1 Compare Bion i; Cornutus, Theologiae Graecae Compendium 28; Plut. Quaest. Conviv. iv.5.3, 8; Athenaeus ii.80, p. 69 B; Tzetzes, Scholiast on Lycophron 831; Aristides, Apology, ed. J. Rendel Harris (Cambridge, 1891), pp. 44, 106ff.; Prop. iii.4(5) 53ff., ed. F. A. Paley; Ov. Met. 10.710ff.; Hyginus, Fab. 248; Macrobius, Sat. i.21.4; Lactantius, Divin. Inst. i.17; Firmicus Maternus, De errore profanarum religionum 9; Augustine, De civitate Dei vi.7. There are some grounds for thinking that formerly Adonis and his Babylonian prototype Tammuz were conceived in the form of a boar, and that the story of his death by a boar was only a misinterpretation of this older conception. See Spirits of the Corn and of the Wild, ii.22f.; C. F. Burney, The Book of Judges (London, 1918), pp. xviiff., who refers to “the brilliant discovery of Ball (PSBA. xvi.1894, pp. 195ff.) that the Sumerian name of Tammuz, DUMU.ZI (Bab. Du' ûzu, Dûzu) is identical with the Turkish dōmūz ‘pig,’ and that there is thus an ‘original identity of the god with the wild boar that slays him in the developed legend.’” W. Robertson Smith, as Professor Burney points out, had many years ago expressed the view that “the Cyprian Adonis was originally the Swine-god, and in this as in many other cases the sacred victim has been changed by false interpretation into the enemy of the god” (Religion of the Semites, New Edition, London, 1894, p. 411, note).

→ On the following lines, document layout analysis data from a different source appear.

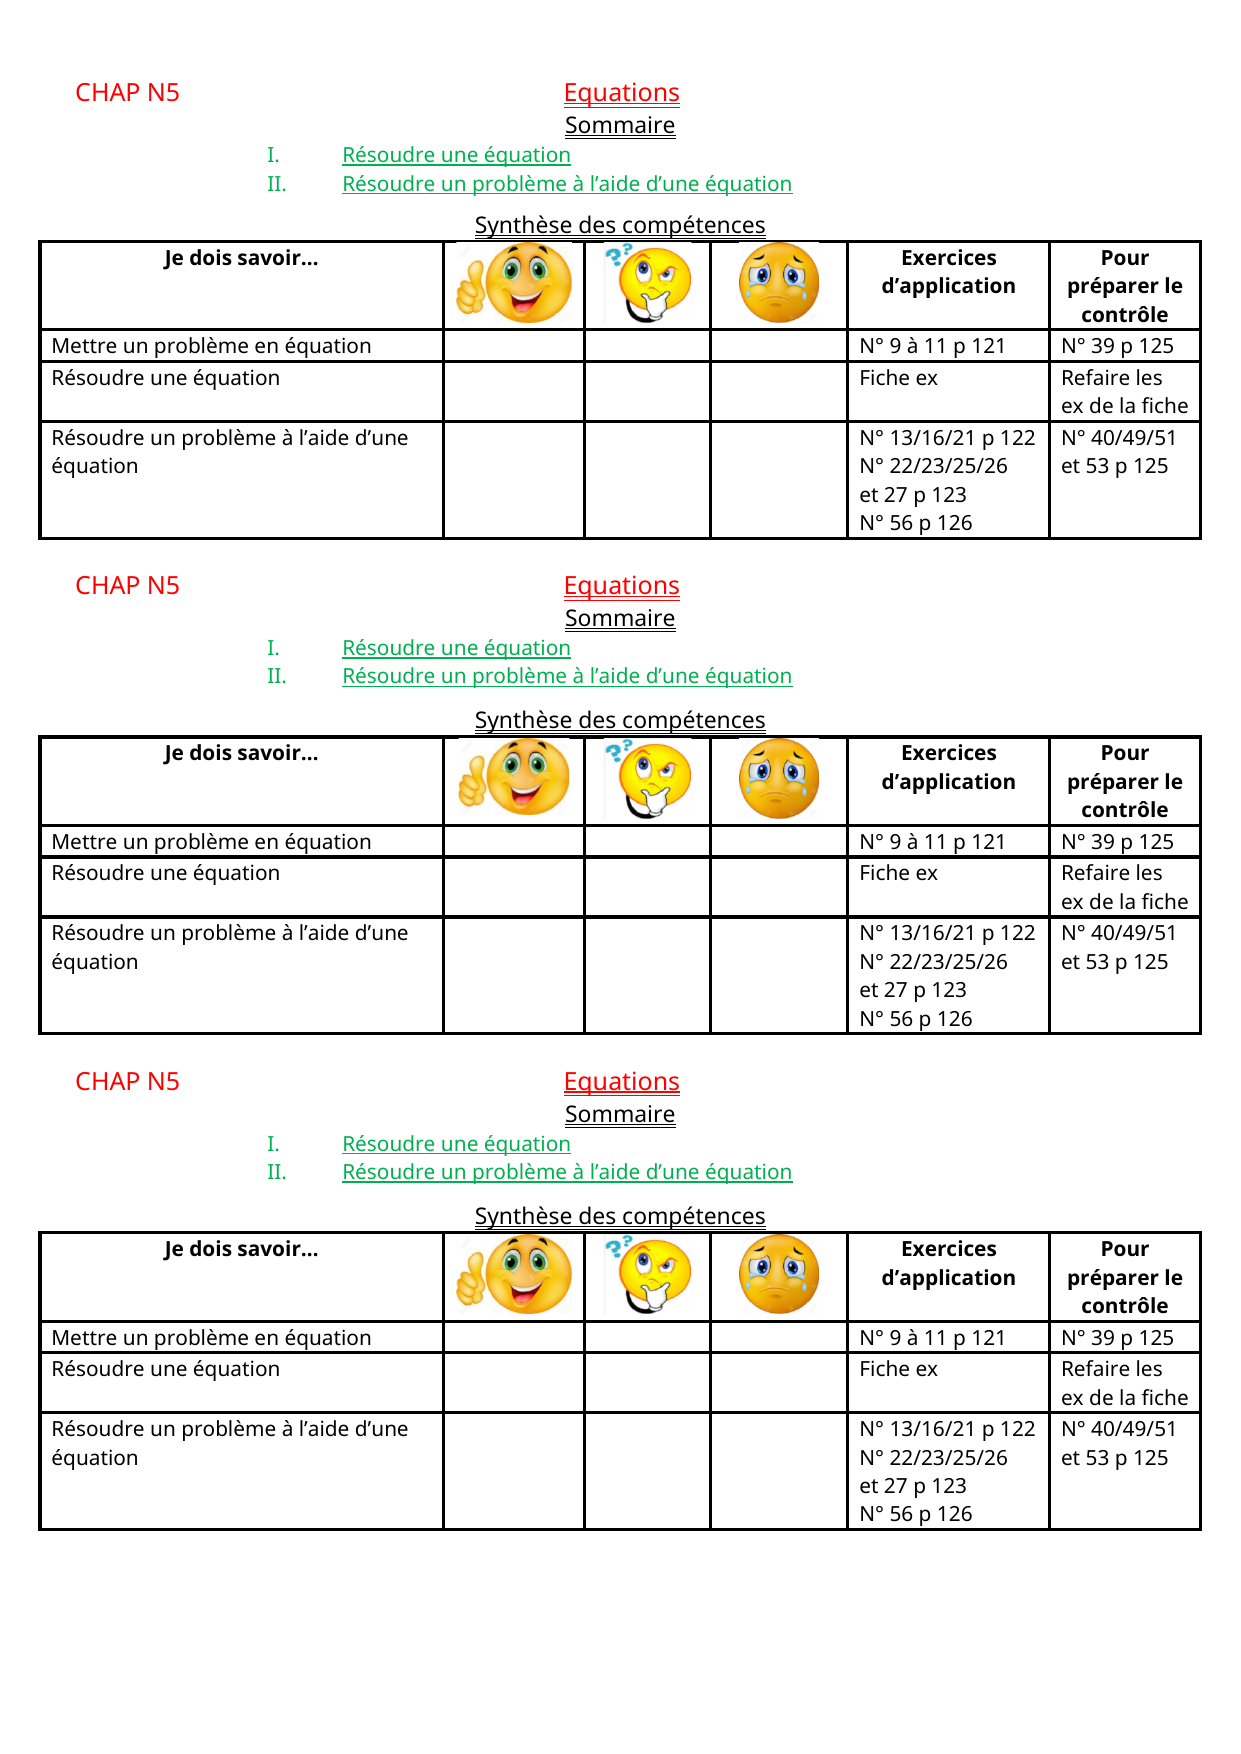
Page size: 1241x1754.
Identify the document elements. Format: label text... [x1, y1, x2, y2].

text Synthèse des compétences [75, 704, 1165, 735]
table_cell [445, 331, 583, 360]
table_header Exercices d’application [849, 739, 1048, 824]
table_cell [586, 827, 709, 855]
table_cell N° 13/16/21 p 122 N° 22/23/25/26 et 27 p 123 N° 56 p 126 [849, 423, 1048, 537]
table_header Pour préparer le contrôle [1051, 243, 1199, 328]
table_cell [712, 363, 846, 420]
table_header [712, 243, 846, 328]
table_cell [712, 423, 846, 537]
list Résoudre une équation [267, 140, 1165, 169]
table_cell [586, 423, 709, 537]
table_cell N° 40/49/51 et 53 p 125 [1051, 423, 1199, 537]
table_cell Résoudre une équation [42, 1354, 442, 1411]
table_cell [445, 859, 583, 915]
table_header [712, 1234, 846, 1319]
table_cell N° 40/49/51 et 53 p 125 [1051, 919, 1199, 1032]
picture [603, 738, 692, 819]
table_cell [712, 1323, 846, 1351]
table_header [586, 1234, 709, 1319]
picture [603, 242, 692, 323]
table_cell N° 39 p 125 [1051, 827, 1199, 855]
table_header Pour préparer le contrôle [1051, 1234, 1199, 1319]
table_header [712, 739, 846, 824]
table_cell Fiche ex [849, 1354, 1048, 1411]
text Sommaire [75, 1097, 1165, 1129]
table_cell N° 9 à 11 p 121 [849, 331, 1048, 360]
table_header [586, 739, 709, 824]
list Résoudre une équation [267, 633, 1165, 662]
list Résoudre une équation [267, 1129, 1165, 1157]
text Synthèse des compétences [75, 1200, 1165, 1231]
table_cell [712, 919, 846, 1032]
table_cell [712, 859, 846, 915]
table_cell [712, 1354, 846, 1411]
table_cell Refaire les ex de la fiche [1051, 1354, 1199, 1411]
table_cell N° 13/16/21 p 122 N° 22/23/25/26 et 27 p 123 N° 56 p 126 [849, 919, 1048, 1032]
table_cell N° 39 p 125 [1051, 1323, 1199, 1351]
picture [456, 1234, 572, 1314]
list Résoudre un problème à l’aide d’une équation [267, 662, 1165, 690]
table_cell Résoudre un problème à l’aide d’une équation [42, 919, 442, 1032]
table_cell Mettre un problème en équation [42, 827, 442, 855]
table_cell Refaire les ex de la fiche [1051, 363, 1199, 420]
table_cell [445, 363, 583, 420]
picture [456, 242, 572, 323]
table_cell [445, 1323, 583, 1351]
table_cell [586, 1354, 709, 1411]
table_cell N° 9 à 11 p 121 [849, 827, 1048, 855]
text CHAP N5 Equations [75, 1063, 1165, 1097]
picture [739, 242, 820, 323]
list Résoudre un problème à l’aide d’une équation [267, 1157, 1165, 1186]
text CHAP N5 Equations [75, 568, 1165, 602]
table_cell Résoudre une équation [42, 859, 442, 915]
table_cell [712, 1414, 846, 1528]
table_cell Fiche ex [849, 363, 1048, 420]
text Sommaire [75, 602, 1165, 633]
table_cell [586, 363, 709, 420]
table_cell N° 40/49/51 et 53 p 125 [1051, 1414, 1199, 1528]
table_cell [445, 1354, 583, 1411]
table_header Pour préparer le contrôle [1051, 739, 1199, 824]
table_cell [445, 1414, 583, 1528]
table_cell Mettre un problème en équation [42, 1323, 442, 1351]
list Résoudre un problème à l’aide d’une équation [267, 169, 1165, 197]
table_cell [445, 827, 583, 855]
table_cell Fiche ex [849, 859, 1048, 915]
table_cell Résoudre un problème à l’aide d’une équation [42, 423, 442, 537]
table_header [445, 1234, 583, 1319]
picture [458, 738, 570, 815]
table_cell [586, 859, 709, 915]
table_header [586, 243, 709, 328]
picture [739, 738, 820, 819]
table_header Exercices d’application [849, 1234, 1048, 1319]
table_header [445, 739, 583, 824]
table_cell [586, 919, 709, 1032]
table_cell N° 39 p 125 [1051, 331, 1199, 360]
text CHAP N5 Equations [75, 75, 1165, 109]
table_header Je dois savoir… [42, 739, 442, 824]
table_cell N° 9 à 11 p 121 [849, 1323, 1048, 1351]
table_cell Mettre un problème en équation [42, 331, 442, 360]
table_cell Résoudre une équation [42, 363, 442, 420]
table_cell [586, 1414, 709, 1528]
text Synthèse des compétences [75, 208, 1165, 240]
table_cell [445, 423, 583, 537]
picture [739, 1234, 820, 1314]
table_header Je dois savoir… [42, 243, 442, 328]
table_cell Résoudre un problème à l’aide d’une équation [42, 1414, 442, 1528]
table_cell [586, 1323, 709, 1351]
table_cell Refaire les ex de la fiche [1051, 859, 1199, 915]
table_header [445, 243, 583, 328]
text Sommaire [75, 109, 1165, 140]
table_cell [712, 331, 846, 360]
table_cell [586, 331, 709, 360]
table_cell [712, 827, 846, 855]
picture [603, 1234, 692, 1314]
table_header Exercices d’application [849, 243, 1048, 328]
table_cell [445, 919, 583, 1032]
table_cell N° 13/16/21 p 122 N° 22/23/25/26 et 27 p 123 N° 56 p 126 [849, 1414, 1048, 1528]
table_header Je dois savoir… [42, 1234, 442, 1319]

The view is confirmed by the observation that the worshippers of Adonis would seem to have abstained from eating swine's flesh. See W. W. Baudissin, Adonis und Esmun (Leipsig, 1911), p. 142, quoting SS. Cyri et Joannis Miracula, in Migne's Patrologia Graeca, lxxxvii.3, col. 3624.

2 According to Ant. Lib. 34, Smyrna, the mother of Adonis, was a daughter of Belus by a nymph Orithyia. Tzetzes mentions, but afterwards rejects, the view that Myrrha, the mother of Adonis, was a daughter of Thias (Scholiast on Lycophron 829, 831). Hyginus says that Cinyras, the father of Adonis, was king of Assyria (Hyginus, Fab. 58). This traditional connexion of Adonis with Assyria may well be due to a well-founded belief that the religion of Adonis, though best known to the Greeks in Syria and Cyprus, had originated in Assyria or rather in Babylonia, where he was worshipped under the name of Dumuzi or Tammuz. See Adonis, Attis, Osiris, 3rd ed., i.6ff.

3 As to the transformation of the mother of Adonis into a myrrh-tree, see Scholiast on Theocritus i.107; Plut. Parallela 22; Ant. Lib. 34; Tzetzes, Scholiast on Lycophron 829; Ov. Met. 10.476ff.; Hyginus, Fab. 58, 164; Fulgentius, Mytholog. iii.8; Lactantius Placidus, Narrat. Fabul. x.9; Serv. Verg. Ecl. 10.18 and Aen. v.72; Scriptores rerum mythicarum Latini, ed. Bode, i. p. 60 (First Vatican Mythographer 200). The drops of gum which oozed from the myrrh-tree were thought to be the tears shed by the transformed Myrrha for her sad fate (Ov. Met. 10.500ff.).

4 According to another version of the story, Aphrodite and Persephone referred their dispute about Adonis to the judgment of Zeus, and he appointed the Muse Calliope to act as arbitrator between them. She decided that Adonis should spend half the year with each of them; but the decision so enraged Aphrodite that in revenge she instigated the Thracian women to rend in pieces Calliope's son, the musician Orpheus. See Hyginus, Ast. ii.6. A Scholiast on Theocritus (Id. iii.48) reports the common saying that the dead Adonis spends six months of the year in the arms of Persephone, and six months in the arms of Aphrodite; and he explains the saying as a mythical description of the corn, which after sowing is six months in the earth and six months above ground.